Ignatius is worried about the extremes of the left and the right, and I share his concern. But I am not sure he as worried about the left as he seems to be about the populist right.
I say this because Ignatius does not say much about the kind of equilibrium or balance—between profits-is-all-that matters capitalism, and capitalism which cares about the “forgotten man at the bottom of the economic pyramid” of FDR—that he has in mind. His appeal to FDR raises flags, because FDR’s “New Deal” is the template of the liberal left.
So, is he genuinely interested in saving capitalism from the idols of the left or the right? Why not acknowledge that since the days of FDR it is liberal economic philosophy that has dominated America, and that it is that philosophy that has allowed the welfare state to grow to proportions that have made it unsustainable.
Didn’t the country need to move a bit to the right to rein in a big government out of control, and to bring a measure of equilibrium—balance—that had been completely lost, by both parties, for the last 60 years at least?
Why focus on the angst on the part of corporate America, and not on the economic accomplishments of this administration in the last two years. Accomplishments Ignatius must surely acknowledge that have benefited “the forgotten man” of FDR.

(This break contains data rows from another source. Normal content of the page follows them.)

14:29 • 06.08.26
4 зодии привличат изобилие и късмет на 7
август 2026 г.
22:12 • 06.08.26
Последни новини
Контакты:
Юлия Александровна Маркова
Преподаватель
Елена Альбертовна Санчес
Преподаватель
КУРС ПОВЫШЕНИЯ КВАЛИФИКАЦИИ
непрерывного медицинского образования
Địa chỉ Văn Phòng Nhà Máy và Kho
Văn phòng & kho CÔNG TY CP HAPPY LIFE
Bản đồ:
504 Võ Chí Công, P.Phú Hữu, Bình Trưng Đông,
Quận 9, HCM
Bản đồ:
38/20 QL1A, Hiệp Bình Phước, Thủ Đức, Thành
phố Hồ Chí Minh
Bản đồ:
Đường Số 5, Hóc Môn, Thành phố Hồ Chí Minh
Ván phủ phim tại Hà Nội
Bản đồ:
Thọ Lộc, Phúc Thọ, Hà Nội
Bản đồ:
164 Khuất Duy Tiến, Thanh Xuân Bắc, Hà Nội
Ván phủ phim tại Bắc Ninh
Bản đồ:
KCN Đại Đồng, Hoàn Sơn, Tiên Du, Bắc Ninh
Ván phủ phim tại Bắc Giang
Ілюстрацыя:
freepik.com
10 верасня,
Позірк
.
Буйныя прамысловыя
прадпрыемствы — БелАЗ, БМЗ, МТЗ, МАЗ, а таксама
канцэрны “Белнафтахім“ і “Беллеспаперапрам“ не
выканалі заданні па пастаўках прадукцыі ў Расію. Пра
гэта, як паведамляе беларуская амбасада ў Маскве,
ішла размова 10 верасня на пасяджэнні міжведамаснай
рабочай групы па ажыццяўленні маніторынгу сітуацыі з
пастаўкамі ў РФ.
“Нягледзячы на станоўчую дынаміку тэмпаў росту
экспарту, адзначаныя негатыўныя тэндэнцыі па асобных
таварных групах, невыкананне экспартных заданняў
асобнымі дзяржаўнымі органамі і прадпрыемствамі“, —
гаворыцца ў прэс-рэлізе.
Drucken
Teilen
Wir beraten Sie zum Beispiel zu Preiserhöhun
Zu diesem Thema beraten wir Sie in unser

I agree with Ignatius that “making profits for shareholders”—disregarding the “broader mission to serve customers, employees, suppliers and communities,” as the statement signed by the 192 chief executives reads—is not the corporations’ sole responsibility. To stick to the profits-is-all-that-matters philosophy will run capitalism and the body politics into the ground.
But Mr. Ignatius, let’s us also give credit where credit is due. Equilibrium can only be achieved by moving things a bit one way or the other; and in this case, the move to the right was the only right move.